Sofia de Mello Breyner Andresen com óculos de sol e fato de banho a dizer adeus para a máquina que a filma

I

Reconheci-te logo destruída
Sem te poder olhar porque tu eras
O próprio coração da minha vida
E eu esperei-te em todas as esperas



II

Conheci-te e vivi-te em cada deus
E do teu peso em mim é que eu fui triste
Sempre.
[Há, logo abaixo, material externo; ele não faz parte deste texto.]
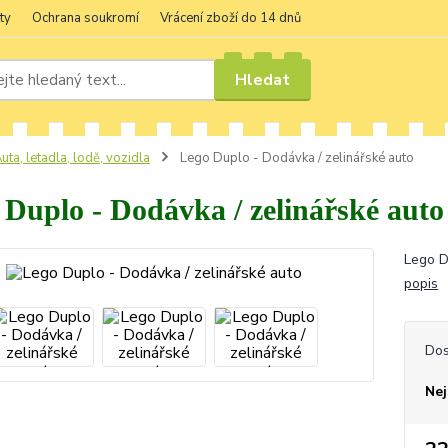
ty
Ochrana soukromí
Vrácení zboží do 14 dnů
Hledat
uta, letadla, lodě, vozidla
Lego Duplo - Dodávka / zelinářské auto
 Duplo - Dodávka / zelinářské auto
Lego D
popis
Dos
Nej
Tu depois só me destruíste
Com os teus passos mais reais que os meus.



S.M.B.A.








O tempo chegava-nos aos joelhos como água da praia e eu era aquilo que tu eras há 40 anos: há 40 anos quando não existiam fotografias nossas na sala e tu eras apenas uma jovem mulher de unhas pintadas, a apanhar sol, numa reputada praia da Figueira da Foz
- temos os mesmos ombros, os mesmos cotovelos, o mesmo contorno de ancas




os homens sempre te desejaram muito
- eu sempre me pensei em ti





Tu sentada na minha cama a dizeres-me que cortar as unhas dos pés é um acto de amor com o nosso corpo
- hoje o mesmo corpo e os mesmos olhos tristes: o mesmo bico do seio cor-de-rosa reflectido no espelho do quarto, o mesmo desenho de carne branca macia na zona da barriga; as mesmas coxas vistas de lado



Porque nós sempre tomámos banho juntas, como se ver o teu corpo e o teu sexo fosse conhecer-me a mim na cabeça sem precisar de espelho
- nós e os mesmos refegos nas costas, nós e a mesma cor de cabelo




Ver-te com tempo na cara é ver-me velha.






Porque foram quebrados os teus gestos?
Quem te cercou de muros e abismos?
Quem desviou na noite os teus caminhos?
Quem derramou no chão os teus segredos?

S.M.B.A.






De verdade, apenas nos sentamos juntas no sofá. Quando demos por nós era Sofia de Mello Breyner quem nos fazia adeus na praia, dentro da capa do seu livro.